Updated with correction
With their sights set firmly on the trillions of defined contribution plan assets expected to move into customized target-date funds before the end of the decade, each company is looking to make sure their risk-parity and hedge fund strategies are readily available for use as components within the target-date series.
On Dec. 15, Westport, Conn.-based Bridgewater Associates opened a daily liquidity version of its specialist risk-parity strategy, All Weather, in response to demand from the firm's corporate clients. Bridgewater's All Weather strategy has been available with monthly liquidity, but the daily liquidity version permits defined contribution plan sponsors to easily slot the strategy as a component in customized target-date funds, confirmed a source with knowledge of the development who requested anonymity.
The source said one client so far has invested in the new daily valued commingled fund version of All Weather, but could not name the company. Bridgewater spokesman Parag Shah declined to comment.

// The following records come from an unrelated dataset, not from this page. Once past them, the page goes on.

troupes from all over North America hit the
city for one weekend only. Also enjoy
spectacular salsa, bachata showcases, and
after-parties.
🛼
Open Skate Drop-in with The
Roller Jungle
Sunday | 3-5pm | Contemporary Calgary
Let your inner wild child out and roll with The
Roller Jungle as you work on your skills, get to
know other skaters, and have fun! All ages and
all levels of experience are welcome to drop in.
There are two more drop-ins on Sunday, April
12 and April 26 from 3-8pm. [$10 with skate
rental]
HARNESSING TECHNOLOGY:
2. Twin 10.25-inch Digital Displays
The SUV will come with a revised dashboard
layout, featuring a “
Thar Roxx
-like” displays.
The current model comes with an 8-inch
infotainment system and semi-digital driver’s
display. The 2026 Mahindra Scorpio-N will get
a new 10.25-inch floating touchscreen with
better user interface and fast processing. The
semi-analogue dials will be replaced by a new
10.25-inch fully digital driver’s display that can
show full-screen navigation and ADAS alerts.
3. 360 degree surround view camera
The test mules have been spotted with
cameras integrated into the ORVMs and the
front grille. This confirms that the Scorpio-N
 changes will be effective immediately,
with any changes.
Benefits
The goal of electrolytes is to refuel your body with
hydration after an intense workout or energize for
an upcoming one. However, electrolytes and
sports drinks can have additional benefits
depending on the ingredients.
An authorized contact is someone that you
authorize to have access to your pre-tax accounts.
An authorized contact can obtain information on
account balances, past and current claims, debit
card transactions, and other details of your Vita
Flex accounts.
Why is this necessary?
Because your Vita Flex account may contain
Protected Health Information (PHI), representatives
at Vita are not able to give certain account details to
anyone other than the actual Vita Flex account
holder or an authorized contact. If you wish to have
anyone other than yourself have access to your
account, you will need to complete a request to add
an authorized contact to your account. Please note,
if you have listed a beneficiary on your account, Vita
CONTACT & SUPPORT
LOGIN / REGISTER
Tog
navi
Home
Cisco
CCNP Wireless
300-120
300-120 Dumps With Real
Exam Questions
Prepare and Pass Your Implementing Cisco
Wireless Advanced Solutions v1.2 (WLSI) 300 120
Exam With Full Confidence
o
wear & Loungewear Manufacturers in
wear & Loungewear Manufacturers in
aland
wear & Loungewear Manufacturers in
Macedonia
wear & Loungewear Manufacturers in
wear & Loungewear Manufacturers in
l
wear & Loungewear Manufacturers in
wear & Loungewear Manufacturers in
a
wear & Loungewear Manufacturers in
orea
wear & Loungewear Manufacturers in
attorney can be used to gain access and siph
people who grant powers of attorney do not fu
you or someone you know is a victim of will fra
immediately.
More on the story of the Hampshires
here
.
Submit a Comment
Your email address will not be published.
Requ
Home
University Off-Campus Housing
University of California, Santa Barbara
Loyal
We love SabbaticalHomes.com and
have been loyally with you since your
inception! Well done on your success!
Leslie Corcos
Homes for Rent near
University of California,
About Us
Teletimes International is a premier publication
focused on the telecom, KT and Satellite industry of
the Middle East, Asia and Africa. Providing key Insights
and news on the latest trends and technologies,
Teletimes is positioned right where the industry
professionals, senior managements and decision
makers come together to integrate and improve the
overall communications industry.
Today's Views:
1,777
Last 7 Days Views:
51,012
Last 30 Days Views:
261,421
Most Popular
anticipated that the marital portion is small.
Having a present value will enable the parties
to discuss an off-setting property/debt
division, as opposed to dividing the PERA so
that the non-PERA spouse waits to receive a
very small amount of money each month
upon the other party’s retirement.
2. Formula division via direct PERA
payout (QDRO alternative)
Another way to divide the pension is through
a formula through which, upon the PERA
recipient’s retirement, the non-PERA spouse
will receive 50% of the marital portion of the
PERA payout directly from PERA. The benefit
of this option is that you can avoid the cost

Of the $120 billion Bridgewater Associates managed as of Nov. 30, $45 billion was in the All Weather strategy.
AQR also offers a risk-parity strategy, but the multiasset-class manager hopes to offer large defined contribution plan sponsors a broader suite of low-beta, active hedge fund strategies in a solutions-based format, said David G. Kabiller, co-founder and head of business development and client service at the Greenwich, Conn.-based company.

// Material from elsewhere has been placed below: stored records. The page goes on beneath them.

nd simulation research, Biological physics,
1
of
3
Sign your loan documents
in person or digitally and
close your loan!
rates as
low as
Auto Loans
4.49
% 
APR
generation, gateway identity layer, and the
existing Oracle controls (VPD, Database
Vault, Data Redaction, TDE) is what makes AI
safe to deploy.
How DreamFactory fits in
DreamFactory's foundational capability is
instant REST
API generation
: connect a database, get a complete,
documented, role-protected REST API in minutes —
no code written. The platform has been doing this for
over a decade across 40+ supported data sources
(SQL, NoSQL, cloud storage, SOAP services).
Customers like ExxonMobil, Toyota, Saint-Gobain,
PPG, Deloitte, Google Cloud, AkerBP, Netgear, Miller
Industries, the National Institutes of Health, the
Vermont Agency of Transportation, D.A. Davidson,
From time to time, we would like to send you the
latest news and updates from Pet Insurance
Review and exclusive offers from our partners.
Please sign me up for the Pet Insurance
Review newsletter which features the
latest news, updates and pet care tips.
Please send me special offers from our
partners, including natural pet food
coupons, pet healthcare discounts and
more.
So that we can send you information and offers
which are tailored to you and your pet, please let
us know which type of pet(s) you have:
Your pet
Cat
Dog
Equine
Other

“Defined contribution plans need to have sources of uncorrelated returns, and a number of our active trading strategies can add attractive risk-adjusted returns and diversification to a defined contribution portfolio,” Mr. Kabiller said.
The range of strategies that AQR will make available to large defined contribution plans for customized target-date funds include some of its more capacity-constrained liquid investment strategies including global macro, defensive market neutral, managed futures, merger arbitrage and convertible arbitrage, as well as its risk-parity approach.

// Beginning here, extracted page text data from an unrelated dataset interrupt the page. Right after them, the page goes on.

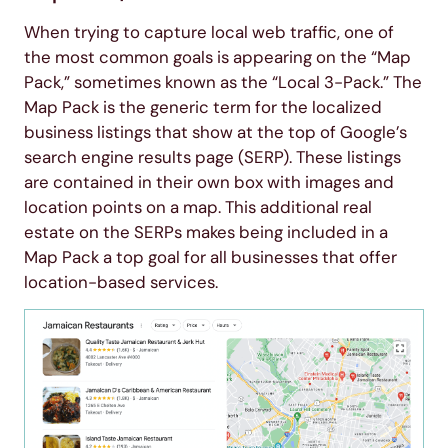
When trying to capture local web traffic, one of
the most common goals is appearing on the “Map
Pack,” sometimes known as the “Local 3-Pack.” The
Map Pack is the generic term for the localized
business listings that show at the top of Google’s
search engine results page (SERP). These listings
are contained in their own box with images and
location points on a map. This additional real
estate on the SERPs makes being included in a
Map Pack a top goal for all businesses that offer
location-based services.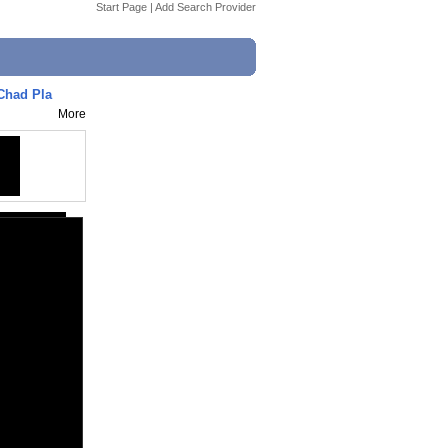
Start Page
|
Add Search Provider
 Chad Pla
More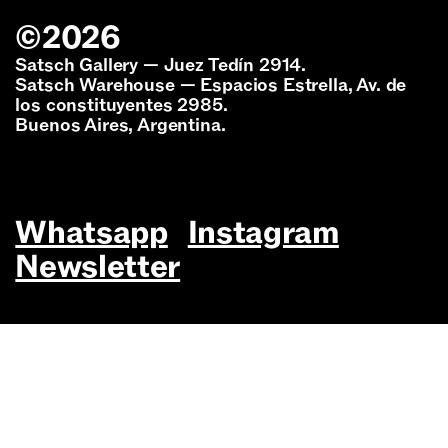
©
2026
Satsch Gallery — Juez Tedín 2914.
Satsch Warehouse — Espacios Estrella, Av. de
los constituyentes 2985.
Buenos Aires, Argentina.
Whatsapp
Instagram
Newsletter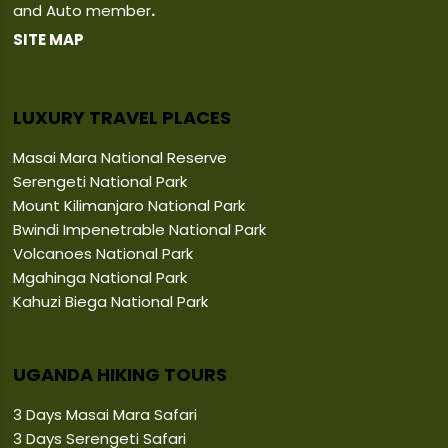
and Auto member
.
SITE MAP
LUXURY TRAVEL PLACES
Masai Mara National Reserve
Serengeti National Park
Mount Kilimanjaro National Park
Bwindi Impenetrable National Park
Volcanoes National Park
Mgahinga National Park
Kahuzi Biega National Park
UGANDA HIKING TOURS
3 Days Masai Mara Safari
3 Days Serengeti Safari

As with AQR's move three years ago to add a range of alternative investment strategy mutual funds, the firm's planned move into the defined contribution plan market is specifically aimed at diversifying its client base.
The mutual fund family has attracted $5.5 billion, and the firm managed $1 billion in those mutual funds and other strategies for defined contribution plans. “When we looked at the marketplace, it was very clear that given all the problems that defined benefit plans are having ... defined contribution plans will be the winning horse,” Mr. Kabiller said.
AQR managed a total of $42.9 billion as of Nov. 30.
Bridgewater and AQR are among a group of investment-only managers seeking to capture some of the enormous flow of defined contribution plan assets that experts expect will be moved into next-generation, customized target-date funds with allocations that look to offer better risk-adjusted returns through the addition of more diversified investment strategies such as hedge funds, real estate, risk parity and real assets.
“It doesn't surprise me that money managers are looking at defined contribution plans as their next source of capital,” said Winfield Evens, outsourcing investment strategy leader at consultant Aon Hewitt, Lincolnshire, Ill. “Defined contribution plan assets will clearly grow over time and all of the other retirement vehicles simply will not,” he added.
Target-date funds will account for an estimated 48% of the projected $7.7 trillion in U.S. defined contribution plan assets by 2020, compared with 12.5% of $4.4 trillion in DC assets in 2010, according to Casey Quirk & Associates, a consultant to money managers.